A federal court has dealt a body blow to the recording industry's efforts to sue people who use peer-to-peer software to download music from the Internet. In fact, says one copyright lawyer, the P2P decision could mean the end of the Recording Industry Association of America's litigation strategy.

In Atlantic Records v. Howell, U.S. District Court Judge Neil V. Wake rejected the RIAA's theory that the defendants distributed music files merely by making them publicly available through the Kazaa P2P application. Contrary to the music industry's theory, "Merely making an unauthorized copy of a copyrighted work available to the public does not violate a copyright holder's exclusive right of distribution," the judge wrote.

The facts of the case are fairly typical.
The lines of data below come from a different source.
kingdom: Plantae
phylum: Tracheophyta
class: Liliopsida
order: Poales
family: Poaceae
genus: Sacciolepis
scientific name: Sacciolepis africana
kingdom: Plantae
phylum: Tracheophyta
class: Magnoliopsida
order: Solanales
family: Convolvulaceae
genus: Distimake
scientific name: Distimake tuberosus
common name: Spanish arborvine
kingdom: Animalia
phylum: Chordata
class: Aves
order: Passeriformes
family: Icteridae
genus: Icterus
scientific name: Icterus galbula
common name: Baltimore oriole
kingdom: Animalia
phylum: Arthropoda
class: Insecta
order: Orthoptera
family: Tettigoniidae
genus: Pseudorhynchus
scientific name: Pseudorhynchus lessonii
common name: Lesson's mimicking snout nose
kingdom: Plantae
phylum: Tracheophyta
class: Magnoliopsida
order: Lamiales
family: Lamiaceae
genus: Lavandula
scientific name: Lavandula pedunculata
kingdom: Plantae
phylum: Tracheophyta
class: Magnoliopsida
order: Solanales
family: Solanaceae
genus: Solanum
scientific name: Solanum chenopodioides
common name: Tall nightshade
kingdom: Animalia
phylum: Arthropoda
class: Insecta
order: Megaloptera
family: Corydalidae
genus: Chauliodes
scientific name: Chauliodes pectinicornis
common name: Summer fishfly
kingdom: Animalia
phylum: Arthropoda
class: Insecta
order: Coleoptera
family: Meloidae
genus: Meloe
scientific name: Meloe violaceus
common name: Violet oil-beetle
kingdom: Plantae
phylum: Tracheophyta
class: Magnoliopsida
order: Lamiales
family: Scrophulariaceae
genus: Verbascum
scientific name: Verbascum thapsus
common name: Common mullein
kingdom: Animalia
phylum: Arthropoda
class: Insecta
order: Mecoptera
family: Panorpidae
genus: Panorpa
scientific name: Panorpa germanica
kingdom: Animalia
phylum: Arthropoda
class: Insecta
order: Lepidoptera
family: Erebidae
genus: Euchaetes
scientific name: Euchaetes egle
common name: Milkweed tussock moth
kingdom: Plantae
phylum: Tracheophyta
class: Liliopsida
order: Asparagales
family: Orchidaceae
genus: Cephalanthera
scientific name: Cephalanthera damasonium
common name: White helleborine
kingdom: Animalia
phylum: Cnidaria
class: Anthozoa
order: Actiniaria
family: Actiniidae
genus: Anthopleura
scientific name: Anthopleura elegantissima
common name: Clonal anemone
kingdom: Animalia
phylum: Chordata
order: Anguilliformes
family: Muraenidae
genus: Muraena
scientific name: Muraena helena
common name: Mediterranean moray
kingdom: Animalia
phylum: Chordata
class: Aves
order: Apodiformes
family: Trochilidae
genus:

MediaSentry, the private investigator that researches these matters for the RIAA, used Kazaa to identify 4,000 files available from the Howells' computer, with 54 of them copyrighted music files. MediaSentry took screenshots showing the files available and downloaded 12 of the songs.

'Gold Standard'

The defendants, Jeffrey and Pamela Howell, say they made legitimate copies of their CDs for personal use and they didn't know Kazaa was making them public. Asked in a deposition if he was sharing music files online, Jeffrey Howell said, "I was not, no. The computer was, but I was not. The computer in some form ... made files that I did not know available on the Internet."

"This case harmonizes everything. It sets the gold standard," said Ray Beckerman, a copyright attorney with the New York firm of Vandenberg & Feliu and author of the Recording Industry v. The People blog, in a telephone interview. "Other district courts will follow it. Appeals courts will follow it."

In the Howell case, the recording industry now has to "show he actually disseminated to members of the public -- and that he did it, not someone else," Beckerman said.

A Fatal Blow?

The decision will be devastating to the recording industry's litigation strategy, Beckerman said. "In cases where the person admittedly or clearly made unauthorized copies, those people will be held to have violated the reproduction right" -- the copyright holder's exclusive right to reproduce content -- Beckerman said. But the industry will lose when it comes to the right of distribution, he added. "I believe they won't be able to prove actual dissemination."

The litigation strategy has made sense because of the statutory damages the Copyright Act allows for copyright infringement -- starting at $750 per song for unintentional infringement and as high as $150,000 per song for willful infringement. That was the basis of the verdict against Jammie Thomas, who was ordered to pay $9,250 per song for total damages of $222,000 -- based on the "making available" theory.

While Thomas has moved to set that verdict aside, the Howell decision strongly boosts her argument that the verdict was based on an erroneous jury instruction, Beckerman said. If the case eventually gets to appeal, "any appellate brief would come in firing on the Howell case," Beckerman said. "If I were writing the brief, I now have four cases holding the jury instruction was improper, and this is the strongest one yet."

Damages of $750 per song will also be held unconstitutional, Beckerman predicted, since the actual lost profit when a song is copied is about 40 cents. In cases where restaurants and bars have played music without paying royalties, damages have been limited to no more than four times actual damages, Beckerman said. At those rates litigation becomes impossible to justify.

"I'm pretty sure these P2P cases will be struck down," Beckerman said, "but I expect this to go away before it's all resolved." Shareholders will put a stop to the lawsuits before the courts do, he added.